Foxnews.com posts a video segment each day of Brooks talking with members of the community, of the city and of donors from as far away as Brooklyn, N.Y., and Florida.
“Without that Godly work, it’s useless,” Brooks said in one segment in conversation with Gil Monrose of Brooklyn. “My faith causes me to love people.” Monrose replied: “We must have faith to be this cold for sure. Faith must propel us to action. Faith drives you from where you are to where God wants you to go.”
A green winterized tent with double membrane to keep out moisture, a red sleeping bag good to 0 degrees and a portable propane heater (the tent has a carbon monoxide alarm) help protect Brooks from the elements, which include Chicago’s ever-present wind, intermittent rain and occasional snow. Church members provide his meals. Guests arrive via an orange scissor lift ladder.

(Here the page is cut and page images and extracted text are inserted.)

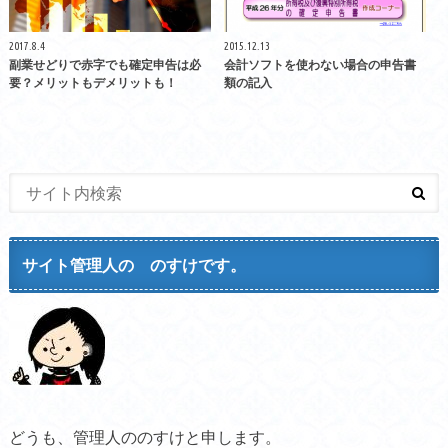
2017.8.4
2015.12.13
副業せどりで赤字でも確定申告は必
会計ソフトを使わない場合の申告書
要？メリットもデメリットも！
類の記入
サイト管理人の のすけです。
どうも、管理人ののすけと申します。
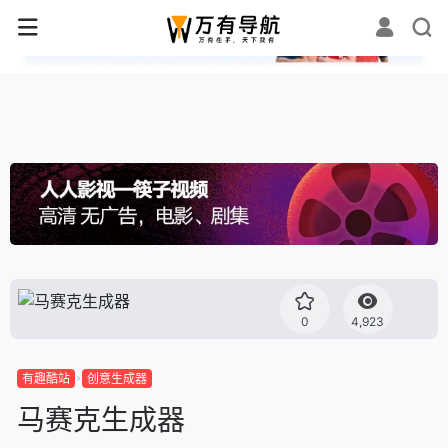
✕
0
4,923
有趣酷站
创意生成器
马赛克生成器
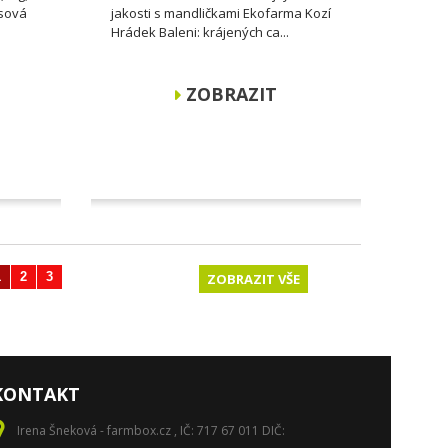
asová
jakosti s mandličkami Ekofarma Kozí
Hrádek Baleni: krájených ca...
ZOBRAZIT
1
2
3
Další
ZOBRAZIT VŠE
KONTAKT
Irena Šneková - farmbox.cz , IČ: 717 67 011 DIČ:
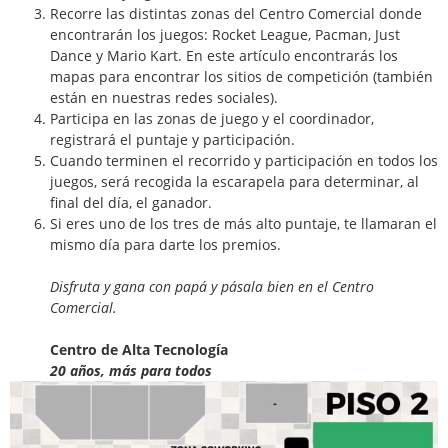
Recorre las distintas zonas del Centro Comercial donde
encontrarán los juegos: Rocket League, Pacman, Just
Dance y Mario Kart. En este artículo encontrarás los
mapas para encontrar los sitios de competición (también
están en nuestras redes sociales).
Participa en las zonas de juego y el coordinador,
registrará el puntaje y participación.
Cuando terminen el recorrido y participación en todos los
juegos, será recogida la escarapela para determinar, al
final del día, el ganador.
Si eres uno de los tres de más alto puntaje, te llamaran el
mismo día para darte los premios.
Disfruta y gana con papá y pásala bien en el Centro
Comercial.
Centro de Alta Tecnología
20 años, más para todos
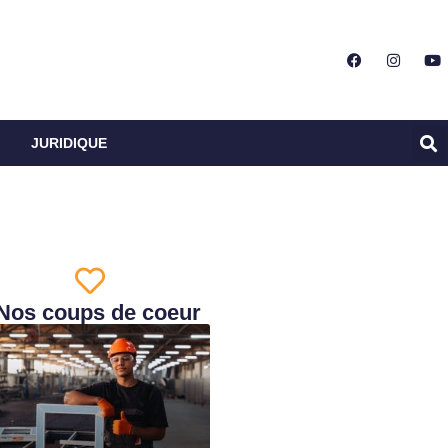
JURIDIQUE
Nos coups de coeur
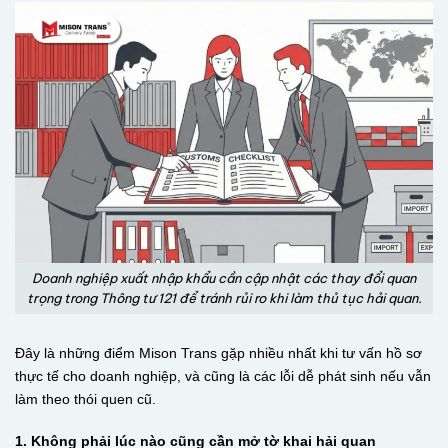
Doanh nghiệp xuất nhập khẩu cần cập nhật các thay đổi quan
trọng trong Thông tư 121 để tránh rủi ro khi làm thủ tục hải quan.
Đây là những điểm Mison Trans gặp nhiều nhất khi tư vấn hồ sơ
thực tế cho doanh nghiệp, và cũng là các lỗi dễ phát sinh nếu vẫn
làm theo thói quen cũ.
1. Không phải lúc nào cũng cần mở tờ khai hải quan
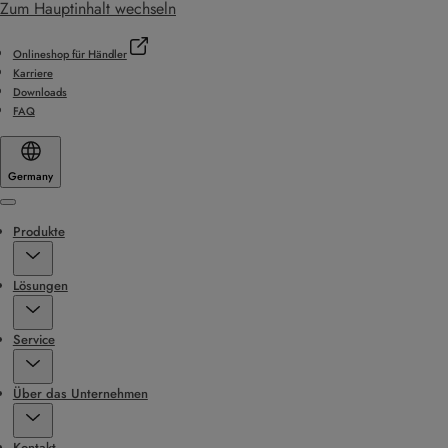
Zum Hauptinhalt wechseln
Onlineshop für Händler
Karriere
Downloads
FAQ
Germany
Menu
Produkte
Lösungen
Service
Über das Unternehmen
Kontakt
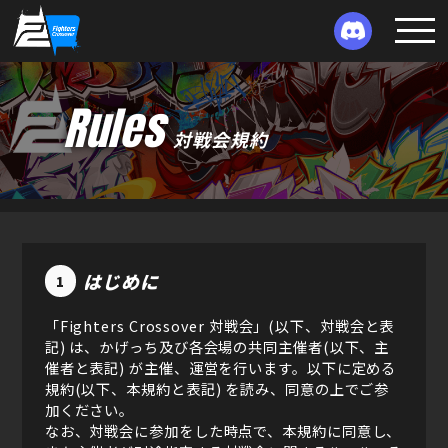
Rules
対戦会規約
はじめに
1
「Fighters Crossover 対戦会」(以下、対戦会と表
記) は、かげっち及び各会場の共同主催者(以下、主
催者と表記) が主催、運営を行います。以下に定める
規約(以下、本規約と表記) を読み、同意の上でご参
加ください。
なお、対戦会に参加をした時点で、本規約に同意し、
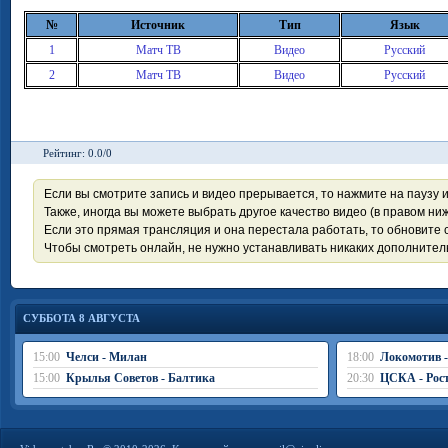
№
Источник
Тип
Язык
1
Матч ТВ
Видео
Русский
2
Матч ТВ
Видео
Русский
Рейтинг: 0.0/0
Если вы смотрите запись и видео прерывается, то нажмите на паузу 
Также, иногда вы можете выбрать другое качество видео (в правом ниж
Если это прямая трансляция и она перестала работать, то обновите с
Чтобы смотреть онлайн, не нужно устанавливать никаких дополните
СУББОТА 8 АВГУСТА
15:00
Челси - Милан
18:00
Локомотив 
15:00
Крылья Советов - Балтика
20:30
ЦСКА - Рос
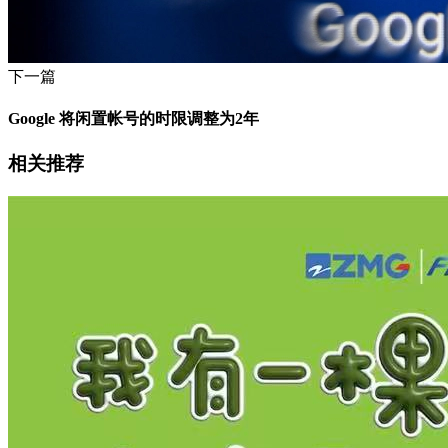
下一篇
Google 将闲置帐号的时限调整为2年
相关推荐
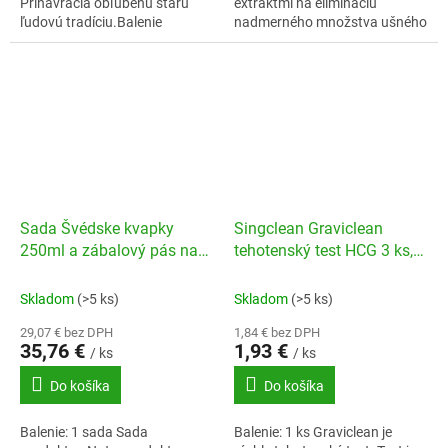
Prinavracia obľúbenú starú
extraktmi na elimináciu
ľudovú tradíciu.Balenie
nadmerného množstva ušného
obsahuje: 2 prírodné ušné
mazu a na hĺbkové čistenie
sviečkyZdravotnícka pomôcka
uchaZdravotnícka pomôcka.
Sada Švédske kvapky
Singclean Graviclean
250ml a zábalový pás na
tehotenský test HCG 3 ks,
krk + sprievodca
10 mlU/ml
Skladom
(>5 ks)
Skladom
(>5 ks)
29,07 € bez DPH
1,84 € bez DPH
35,76 €
1,93 €
/ ks
/ ks
Do košíka
Do košíka
Balenie: 1 sada Sada
Balenie: 1 ks Graviclean je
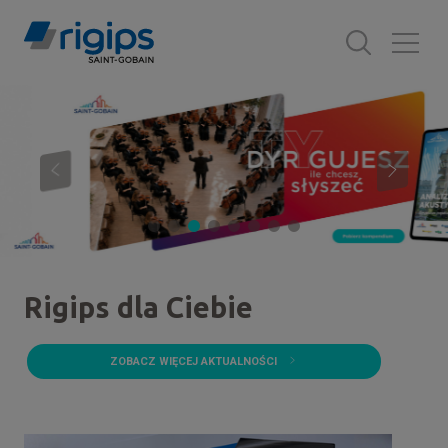
Przejdź
do
treści
Rigips dla Ciebie
ZOBACZ WIĘCEJ AKTUALNOŚCI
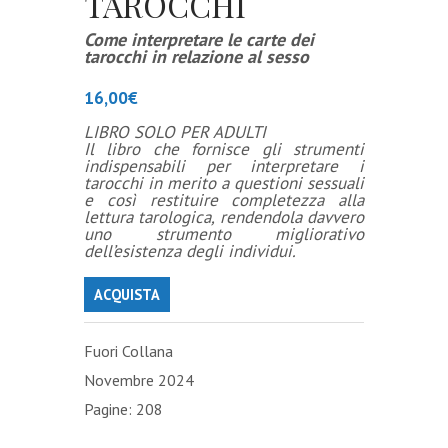
TAROCCHI
Come interpretare le carte dei
tarocchi in relazione al sesso
16,00
€
LIBRO SOLO PER ADULTI
Il libro che fornisce gli strumenti
indispensabili per interpretare i
tarocchi in merito a questioni sessuali
e così restituire completezza alla
lettura tarologica, rendendola davvero
uno strumento migliorativo
dell’esistenza degli individui.
ACQUISTA
Fuori Collana
Novembre 2024
Pagine: 208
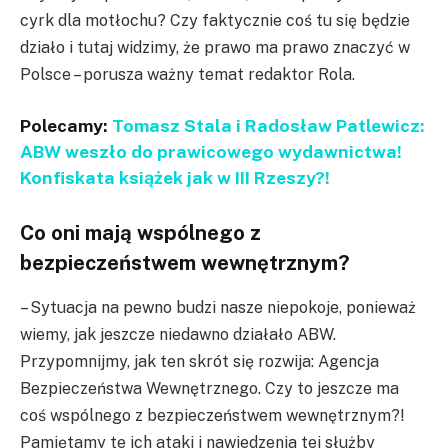
cyrk dla motłochu? Czy faktycznie coś tu się będzie
działo i tutaj widzimy, że prawo ma prawo znaczyć w
Polsce – porusza ważny temat redaktor Rola.
Polecamy:
Tomasz Stala i Radosław Patlewicz:
ABW weszło do prawicowego wydawnictwa!
Konfiskata książek jak w III Rzeszy?!
Co oni mają wspólnego z
bezpieczeństwem wewnętrznym?
– Sytuacja na pewno budzi nasze niepokoje, ponieważ
wiemy, jak jeszcze niedawno działało ABW.
Przypomnijmy, jak ten skrót się rozwija: Agencja
Bezpieczeństwa Wewnętrznego. Czy to jeszcze ma
coś wspólnego z bezpieczeństwem wewnętrznym?!
Pamiętamy te ich ataki i nawiedzenia tej służby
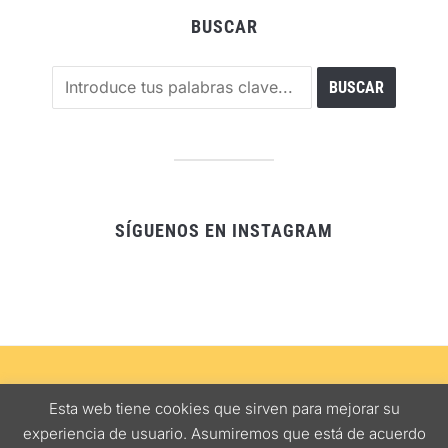
BUSCAR
SÍGUENOS EN INSTAGRAM
SEVILLA
ALJARAFE
COMER CON NIÑOS
RUTAS GASTRONÓMICAS
Esta web tiene cookies que sirven para mejorar su
NOTAS DE INTERÉS
MAPA BARES
experiencia de usuario. Asumiremos que está de acuerdo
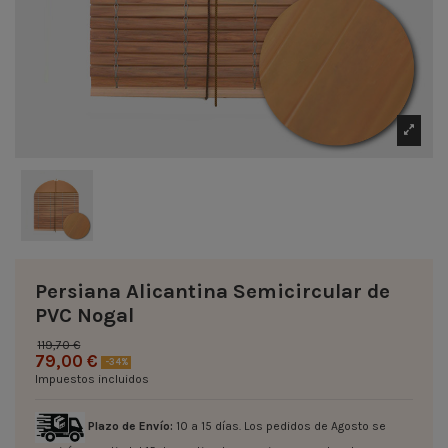
Persiana Alicantina Semicircular de
PVC Nogal
119,70 €
79,00 €
-34%
Impuestos incluidos
Plazo de Envío:
10 a 15 días. Los pedidos de Agosto se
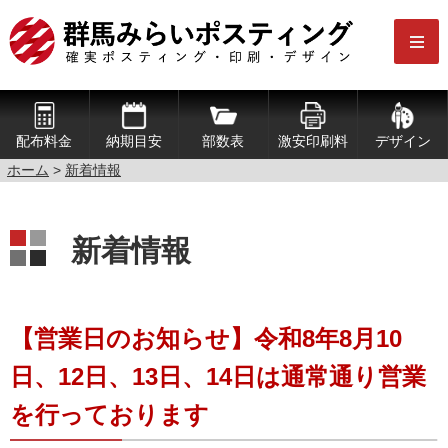
配布料金
納期目安
部数表
激安印刷料
デザイン
ホーム
>
新着情報
新着情報
【営業日のお知らせ】令和8年8月10
日、12日、13日、14日は通常通り営業
を行っております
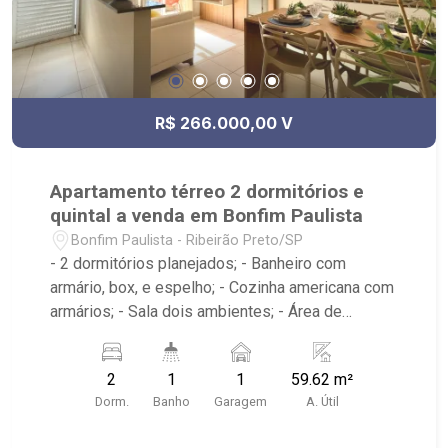
R$ 266.000,00 V
Apartamento térreo 2 dormitórios e
quintal a venda em Bonfim Paulista
Bonfim Paulista - Ribeirão Preto/SP
- 2 dormitórios planejados; - Banheiro com
armário, box, e espelho; - Cozinha americana com
armários; - Sala dois ambientes; - Área de
serviço; - Quintal; - Condomínio com Portaria 24h,
Piscina, Campo de Futebol e Salão de Festas. -
2
1
1
59.62 m²
Próximo à DaniBe FullStore, Bola na Grama
Dorm.
Banho
Garagem
A. Útil
Bonfim e Baterias Batex Bonfim Paulista,
Supermercado lufe, Avanzi & Co.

Brooks bathes in a blue plastic baby bath, uses a 10-gallon paint bucket as needed, and sits, fully outfitted in winter gear, in a camp chair before a portable campfire. His perch is atop storage containers rising above the yet-to-be-built community center, surrounded by a wooden fence.
Brooks’ son Cobe, home for Christmas break from Morehouse College in Atlanta, talked in one segment about growing up in the neighborhood.
“I lost so many friends,” he said. “There was no opportunity in the community except for church. Nobody invested time in kids except at church. I lost at least six friends in the last five years.
“Gangs are protectors. You look to your big brothers on the block. They’re the ones who are there for you. … A community center would be one of the biggest things that would happen in our community.”
In a local news interview posted on Day 45, Pastor Brooks said, “We cannot wait on the government. If we don’t do it, it’s not going to be done. … First, we have to punish those who break the law. Second, we have to give people opportunities to change their lives.”
Mike Uremovich, owner of Manhattan Mechanical Services in Chicago, spoke in one segment with Brooks about the partnership his firm has with Project H.O.O.D. – New Beginnings’ nonprofit, which stands for Helping Others Obtain Destiny.
“Kids from Project H.O.O.D. go through 10-12 weeks of training, have a job at the end and now are making $70-$80,000 year,” Uremovich said, to which Brooks responded, “We’ve trained 150 kids so far in construction trades,” and Uremovich replied, “We could have jobs for 150 to 250 a year if we had this center built.”
The ministries New Beginnings in doing in its facility, a former skating rink and bowling alley – food, clothing, spiritual and school classroom mentoring, instruction in building trades – will be enlarged and expanded in the new center and will include training in culinary arts, hospitality, entrepreneurship and more.
“In our community one of the reasons we have so much crime is a lack of opportunity and lack of businesses,” Brooks said. “We’ll also have a trauma center to help people deal with what they’re gone through. A lot of kids have had friends and family members killed, and they’ve never dealt with the trauma.”
The only time Books has been off the rooftop this winter was to lead in the funeral of a nine-year-old boy and his mother, who were killed in gang violence.
Eighty percent of families in the area are led by single parents, the pastor said. The community center will minister in various ways to them and their children. Its counseling will promote adoption over abortion. There will be facilities for sports, fitness, music and the arts.
Brooks said his goal is to build and furnish the community center so it can take its place rebuilding the community one family at a time; rebuilding Chicago one neighborhood at a time; and eventually – by others catching the vision for their town – rebuilding America one city at a time.
“My greatest desire is to redeem this community from poverty-entrenched hopelessness to entrepreneurial-infused hope,” Brooks said. “Hope undergirded by God’s unconditional love and acceptance.”
(EDITOR’S NOTE – Karen Willoughby is a national correspondent for Baptist Press.)